▸ TEXT:
Eight? That's pushing the envelope, that is...in fact, that's pushing the envelope, shoving the stamp and head-butting the S.W.A.L.K label into the middle of next week.

With middle son Benedict in tow, we arrived 10 minutes earlier than I'd normally 'rock up' to find that Ben, John, Bill and Anne had decided to dispense with a 'wait for Tony' filler and squeezed themselves into the Euro-corset/enormous blonde plaits of Opera. I don't know much about this game, but I do know (after copping a quick shuftie at the layout) that it all looks very purple. And flat. And mauve, with more purple/red accents.

▸ EXTRACTED RECORDS:

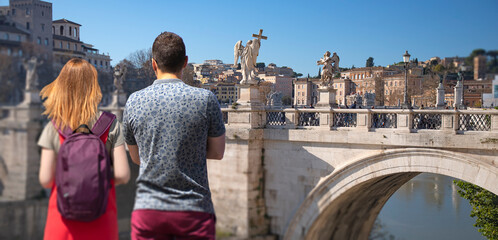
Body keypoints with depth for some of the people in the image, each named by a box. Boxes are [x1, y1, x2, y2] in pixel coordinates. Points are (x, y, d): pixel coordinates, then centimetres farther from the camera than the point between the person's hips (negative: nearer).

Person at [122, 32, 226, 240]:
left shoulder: (134, 102, 1)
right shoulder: (206, 99, -7)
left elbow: (136, 158, 12)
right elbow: (217, 152, 4)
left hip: (147, 209, 2)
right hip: (194, 210, -2)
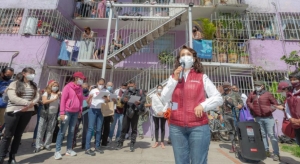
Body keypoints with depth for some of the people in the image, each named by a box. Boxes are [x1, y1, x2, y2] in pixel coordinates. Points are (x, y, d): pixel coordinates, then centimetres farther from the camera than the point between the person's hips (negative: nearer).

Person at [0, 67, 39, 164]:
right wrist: (27, 103, -22)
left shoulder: (34, 86, 10)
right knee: (8, 135, 1)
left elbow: (37, 96, 1)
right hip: (13, 111, -3)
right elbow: (12, 97, -15)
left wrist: (31, 104, -16)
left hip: (27, 112, 4)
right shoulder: (14, 84, -3)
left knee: (18, 135, 10)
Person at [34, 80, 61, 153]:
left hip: (54, 114, 2)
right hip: (45, 113, -2)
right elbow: (44, 101, -15)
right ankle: (38, 145, 12)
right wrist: (54, 99, -18)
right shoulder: (46, 93, -1)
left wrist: (60, 96, -12)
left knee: (50, 130, 7)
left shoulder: (58, 94, 4)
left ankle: (47, 145, 18)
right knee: (41, 129, 3)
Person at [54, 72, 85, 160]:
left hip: (75, 112, 6)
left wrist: (80, 111, 9)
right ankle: (57, 151, 11)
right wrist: (62, 113, -17)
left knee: (71, 131, 11)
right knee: (62, 131, 1)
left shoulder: (80, 88, 9)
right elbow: (63, 99, -13)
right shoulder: (68, 87, -9)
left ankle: (69, 149, 21)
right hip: (67, 112, -6)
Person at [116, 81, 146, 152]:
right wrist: (123, 100, -25)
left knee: (134, 129, 7)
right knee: (124, 128, 10)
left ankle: (132, 145, 19)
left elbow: (144, 99, -8)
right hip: (127, 112, 2)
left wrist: (139, 102, -29)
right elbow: (122, 99, -1)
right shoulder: (127, 93, 10)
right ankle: (120, 143, 24)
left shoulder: (139, 92, 2)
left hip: (135, 113, -2)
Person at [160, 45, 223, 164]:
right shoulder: (173, 77, 8)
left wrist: (203, 105, -13)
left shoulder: (202, 77, 4)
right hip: (176, 127, 2)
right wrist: (175, 79, -9)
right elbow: (164, 99, -2)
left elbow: (218, 98, 4)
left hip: (198, 126, -1)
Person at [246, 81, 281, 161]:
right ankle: (266, 150, 25)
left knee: (271, 135, -2)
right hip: (258, 118, 3)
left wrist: (271, 109, -16)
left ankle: (276, 153, 9)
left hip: (268, 117, -3)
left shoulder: (268, 94, -6)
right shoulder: (252, 94, 3)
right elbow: (248, 102, 15)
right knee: (262, 135, 13)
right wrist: (252, 107, 1)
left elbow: (275, 103, -1)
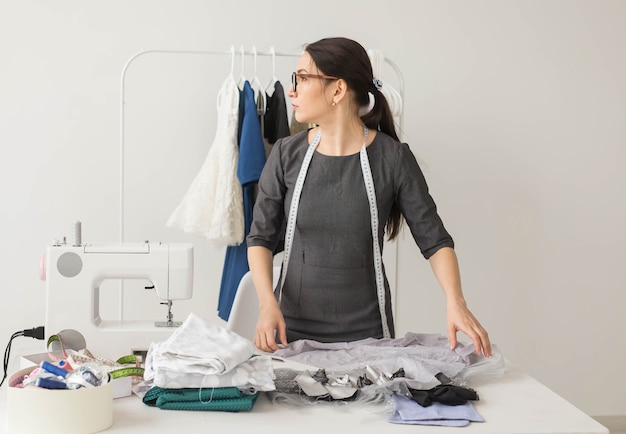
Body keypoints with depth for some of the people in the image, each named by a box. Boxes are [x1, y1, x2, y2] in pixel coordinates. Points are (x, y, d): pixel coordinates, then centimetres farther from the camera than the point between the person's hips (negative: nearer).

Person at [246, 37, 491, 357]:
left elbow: (434, 240, -5)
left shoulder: (392, 158, -9)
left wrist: (455, 302, -20)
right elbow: (261, 237, 0)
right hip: (293, 327, 2)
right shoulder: (286, 155, -3)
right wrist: (268, 303, -15)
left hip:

▸ EXERCISES TO COMPLETE:
1 - Reproduce the game-night text between "Eight? That's pushing" and "of next week.", inclusive, swapping "envelope" for "limits" throughout.
2 - According to the game-night text, which game had Ben, John, Bill and Anne already started?
The entries are separate material and are unrelated to the game-night text.

▸ TASK RESULTS:
1 -
Eight? That's pushing the limits, that is...in fact, that's pushing the limits, shoving the stamp and head-butting the S.W.A.L.K label into the middle of next week.

2 - Opera.